On November 15, 2018, the Federal Energy Regulatory Commission (FERC) issued a rulemaking to revise its regulations relating to mergers or consolidations by a public utility. See Implementation of Amended Section 203(a)(1)(B) of the Federal Power Act, 165 FERC ¶ 61,091 (2018). These regulations would implement a law signed on September 28, 2018 establishing a $10 million threshold on transactions that will be subject to FERC’s review and authorization under section 203(a)(1)(B) of the Federal Power Act (FPA). Previously, there was no dollar value threshold for FERC review of public utility “merge or consolidate” transactions under FPA section 203(a)(1)(B). See 16 U.S.C. § 824b(a)(1)(B).
This amendment aligns FPA section 203(a)(1)(B) with the other three subsections of Section 203(a)(1), which only require FERC approval if the transaction at issue exceeds $10 million in value. Under the Energy Policy Act of 2005, Congress eliminated a specific value threshold for utility merger approvals while also increasing the threshold from $50,000 to $10 million for other types of sales and purchases requiring FERC approval. Because the FPA was silent regarding a value threshold for utility merger approvals, FERC had interpreted its authority to extend to all utility mergers, regardless of the value of the facilities. This resulted in application to FERC related to transactions involving assets of relatively low value (including some as low as $1).

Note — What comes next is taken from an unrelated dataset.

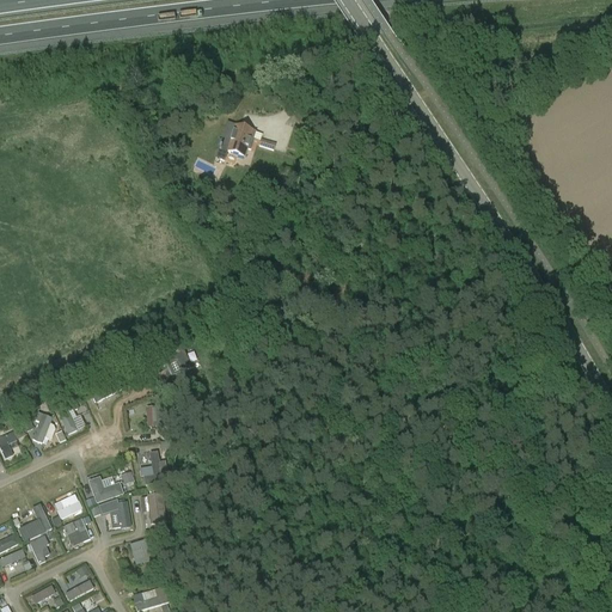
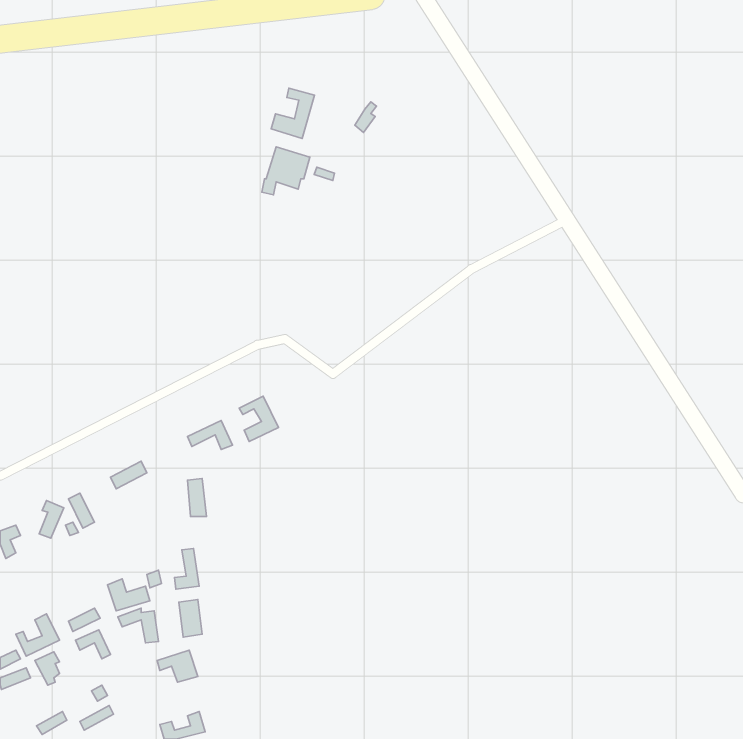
building: none -> [271,88,315,138]
building: none -> [239,396,279,441]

Specifically, FERC’s proposal revises its regulations to establish that a public utility must seek authorization under amended FPA section 203(a)(1)(B) to merge or consolidate, directly or indirectly, its facilities subject to FERC’s jurisdiction, or any part thereof, with the facilities of any other person that are subject to FERC’s jurisdiction and have a value in excess of $10 million. FERC clarified in its rulemaking that it interprets this amendment by Congress to FPA section 203(a)(1)(B) as establishing a $10 million threshold, but not removing FERC’s jurisdiction to review transactions with a higher value that involve a public utility’s acquisition of facilities from non-public utilities if those facilities will be subject to FERC’s jurisdiction after the transaction is consummated.
FERC’s regulations specify how the value is calculated for purposes of determining the applicability of the $10 million threshold. For transactions between non-affiliated companies, FERC rebuttably presumes that the market value is the transaction price. For transactions between affiliated companies, value means original cost undepreciated, as defined in FERC’s Uniform System of Accounts for public utilities and licensees.
In addition, FERC proposes to establish a 30-day post-closing notification requirement for mergers or consolidations by a public utility if the facilities to be acquired have a value in excess of $1 million and the public utility is not required to secure FERC authorization under amended section 203(a)(1)(B). Accordingly, utility mergers and consolidations valued greater than $1 million and up to $10 million will be subject to this new 30-day post-closing notification requirement, with the potential for follow-up questions by FERC to the extent deemed necessary.
FERC’s rulemaking is still pending, with limited comments filed in December 2018. Action in the rulemaking docket is anticipated prior to March 27, 2019, the date the law becomes effective.